→ Data in this exercise
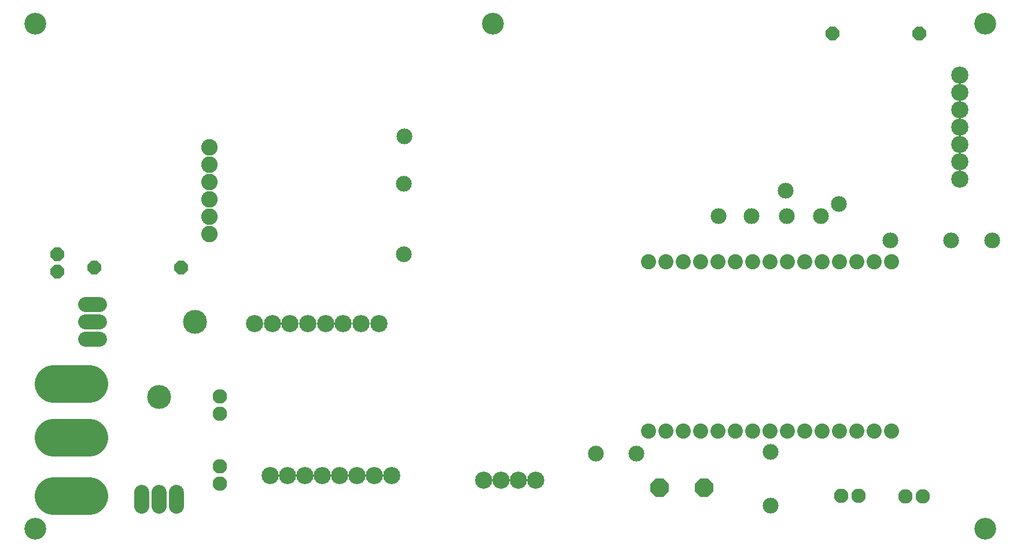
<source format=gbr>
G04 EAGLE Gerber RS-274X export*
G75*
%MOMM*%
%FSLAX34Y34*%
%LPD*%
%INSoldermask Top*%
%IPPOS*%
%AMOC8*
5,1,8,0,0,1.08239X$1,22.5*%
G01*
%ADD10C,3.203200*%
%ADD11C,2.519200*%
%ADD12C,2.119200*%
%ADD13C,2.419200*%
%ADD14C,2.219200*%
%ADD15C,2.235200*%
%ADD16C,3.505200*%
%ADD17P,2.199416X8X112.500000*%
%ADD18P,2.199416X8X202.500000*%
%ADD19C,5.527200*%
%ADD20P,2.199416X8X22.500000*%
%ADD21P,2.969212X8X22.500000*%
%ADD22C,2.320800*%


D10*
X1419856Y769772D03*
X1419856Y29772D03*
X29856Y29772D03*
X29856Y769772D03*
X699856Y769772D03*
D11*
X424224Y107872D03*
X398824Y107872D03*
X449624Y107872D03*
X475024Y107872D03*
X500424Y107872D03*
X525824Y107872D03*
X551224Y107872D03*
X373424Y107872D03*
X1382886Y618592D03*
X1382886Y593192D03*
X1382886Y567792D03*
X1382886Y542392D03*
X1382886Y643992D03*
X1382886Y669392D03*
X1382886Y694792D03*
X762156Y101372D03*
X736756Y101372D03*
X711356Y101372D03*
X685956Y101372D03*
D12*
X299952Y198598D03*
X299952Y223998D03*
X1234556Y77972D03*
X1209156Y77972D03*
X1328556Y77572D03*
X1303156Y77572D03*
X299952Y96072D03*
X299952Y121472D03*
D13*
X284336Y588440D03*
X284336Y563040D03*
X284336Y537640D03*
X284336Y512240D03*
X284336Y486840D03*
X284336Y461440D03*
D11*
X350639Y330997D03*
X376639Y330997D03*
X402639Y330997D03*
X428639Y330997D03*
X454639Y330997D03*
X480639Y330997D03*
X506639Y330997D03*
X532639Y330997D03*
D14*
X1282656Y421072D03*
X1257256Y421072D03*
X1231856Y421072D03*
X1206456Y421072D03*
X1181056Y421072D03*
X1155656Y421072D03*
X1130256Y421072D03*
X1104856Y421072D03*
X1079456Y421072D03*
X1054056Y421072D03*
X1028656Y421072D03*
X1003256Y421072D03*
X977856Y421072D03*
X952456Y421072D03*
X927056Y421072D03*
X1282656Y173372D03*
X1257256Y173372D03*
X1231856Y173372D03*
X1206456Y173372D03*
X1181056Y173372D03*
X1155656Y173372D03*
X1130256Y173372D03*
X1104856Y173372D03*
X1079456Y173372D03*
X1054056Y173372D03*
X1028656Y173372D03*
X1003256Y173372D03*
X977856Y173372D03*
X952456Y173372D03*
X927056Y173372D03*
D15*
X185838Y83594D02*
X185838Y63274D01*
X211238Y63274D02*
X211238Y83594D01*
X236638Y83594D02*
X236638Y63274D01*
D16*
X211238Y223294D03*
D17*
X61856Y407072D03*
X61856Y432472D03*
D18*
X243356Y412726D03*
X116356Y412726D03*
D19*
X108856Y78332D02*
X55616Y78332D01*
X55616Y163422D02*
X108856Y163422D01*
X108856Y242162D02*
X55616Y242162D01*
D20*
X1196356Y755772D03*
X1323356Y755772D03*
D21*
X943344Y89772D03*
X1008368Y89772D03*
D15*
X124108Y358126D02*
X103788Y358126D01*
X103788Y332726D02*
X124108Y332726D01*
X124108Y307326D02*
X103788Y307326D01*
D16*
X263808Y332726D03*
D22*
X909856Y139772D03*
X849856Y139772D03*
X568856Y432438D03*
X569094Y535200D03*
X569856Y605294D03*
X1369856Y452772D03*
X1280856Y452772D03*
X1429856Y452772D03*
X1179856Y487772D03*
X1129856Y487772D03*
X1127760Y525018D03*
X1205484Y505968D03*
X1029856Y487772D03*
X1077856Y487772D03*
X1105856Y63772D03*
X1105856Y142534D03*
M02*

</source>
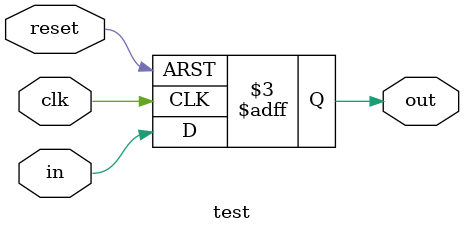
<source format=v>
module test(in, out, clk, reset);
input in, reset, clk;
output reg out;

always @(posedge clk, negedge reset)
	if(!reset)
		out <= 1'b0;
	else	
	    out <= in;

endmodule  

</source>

→ What the task requires
Starting with the line with "X1079456Y421072D03*" above and going on through the line with "X61856Y407072D03*", transcribe every line exactly, both ends included, and add nothing.

→ Written response
X1079456Y421072D03*
X1054056Y421072D03*
X1028656Y421072D03*
X1003256Y421072D03*
X977856Y421072D03*
X952456Y421072D03*
X927056Y421072D03*
X1282656Y173372D03*
X1257256Y173372D03*
X1231856Y173372D03*
X1206456Y173372D03*
X1181056Y173372D03*
X1155656Y173372D03*
X1130256Y173372D03*
X1104856Y173372D03*
X1079456Y173372D03*
X1054056Y173372D03*
X1028656Y173372D03*
X1003256Y173372D03*
X977856Y173372D03*
X952456Y173372D03*
X927056Y173372D03*
D15*
X185838Y83594D02*
X185838Y63274D01*
X211238Y63274D02*
X211238Y83594D01*
X236638Y83594D02*
X236638Y63274D01*
D16*
X211238Y223294D03*
D17*
X61856Y407072D03*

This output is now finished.